At the top of the hill continue straight ahead on the short paved section of trail.

Here you will find a partially reconstructed block of rooms where some were used for living space and some for storage.

The rocks along the sides of the trail display mostly pottery sherds but this one has what look to be examples of some type of game pieces or figurines.

If you have an interest in petroglyphs follow the rock lined dirt trail that leads south from the block of rooms.

A primitive trail leads over the cliff to a small valley where you will find numerous petroglyphs etched on some of the large boulders. The trail does require a bit of scrambling in places and may or may not have reptiles to watch out for.

Trail signs identify some of the images as clan symbols with drawings on the sign that correspond with the appropriate image on the rock.

After studying the rock art return to the main trail following the former route. There are no shortages of fragments of pottery to study at Homolovi II.

A large kiva has been reconstructed without its roof. Several trail signs explain the nature of the structure. For a good story written by Teddy Roosevelt about his visit to one of the Hopi mesas north of here where he witnessed the Snake Dance you can either search the internet or read about it at bartelby.com. There is also a YouTube video from the Library of Congress. The quality of the video isn't the greatest but you can still see the dancers carrying handfuls of snakes and even some with snakes clasped in their teeth. The video is best after ready Roosevelt's record.

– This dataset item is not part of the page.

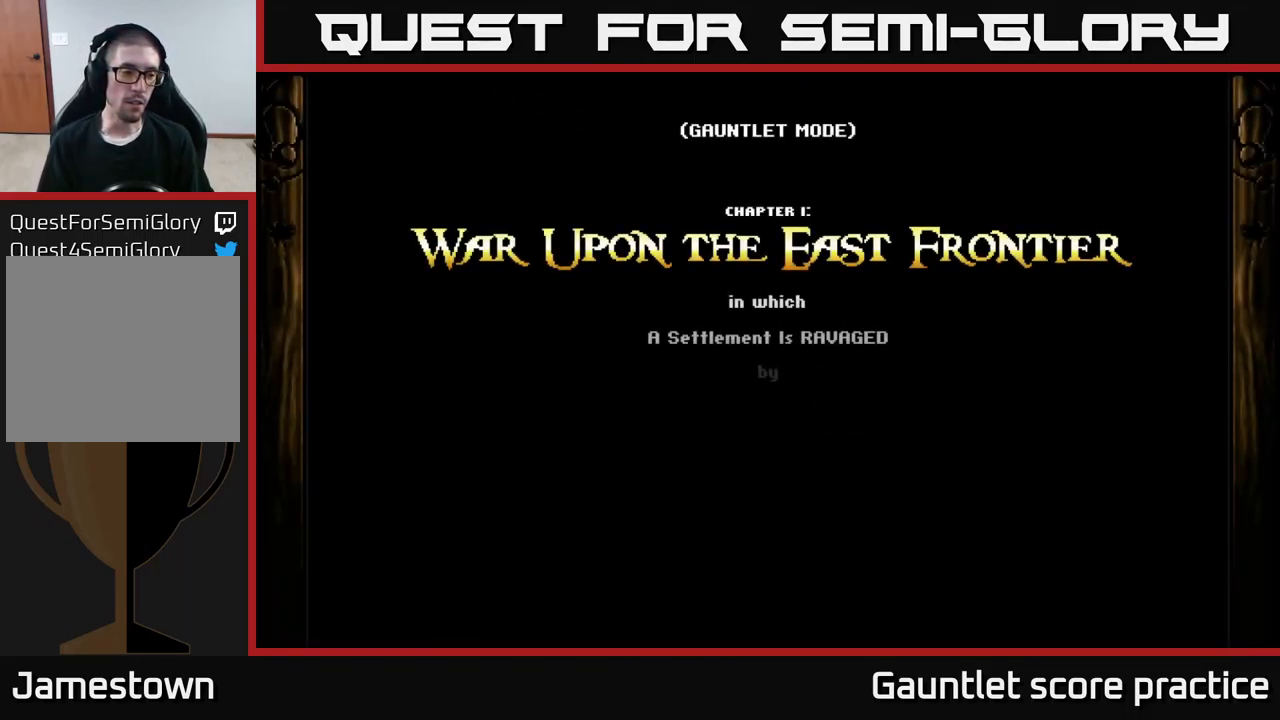
{"buttons": [], "left_stick": "center", "right_stick": "center", "events": []}
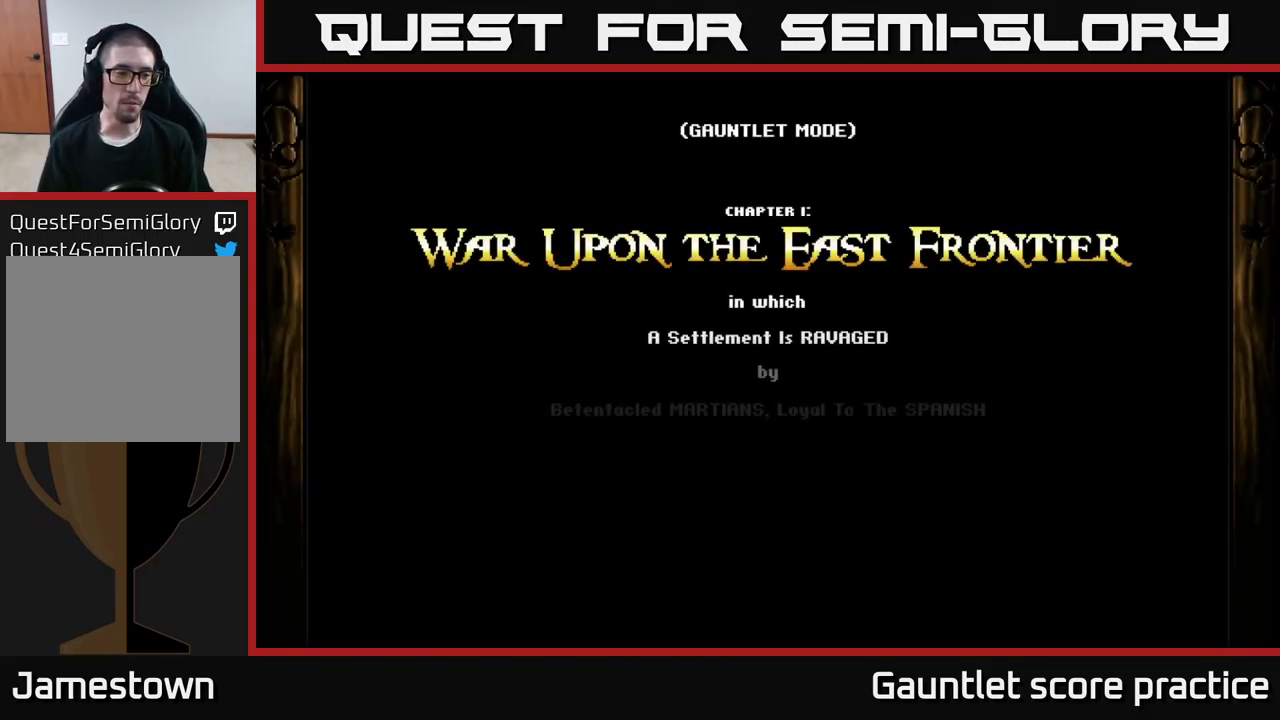
{"buttons": [], "left_stick": "center", "right_stick": "center", "events": []}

Dances and ceremonies don't appear to be the only function of the kivas. Everyday activities such as weaving, which was a job for the men, were also done in the kiva. Kivas are still part of Hopi life today in their villages on the Hopi mesas to the north. All that is known of their purpose is what they choose to share with the public. Homolovi State Park is well worth the time it takes to visit its sites and Visitor Center. It is kind of like going to the double feature at a drive in movie where you pay $7 dollars for a car full but here you get to see petroglyphs, ruins and countless sherds of pottery. If you would like to see it for yourself then all you have to do is 'Take a hike'.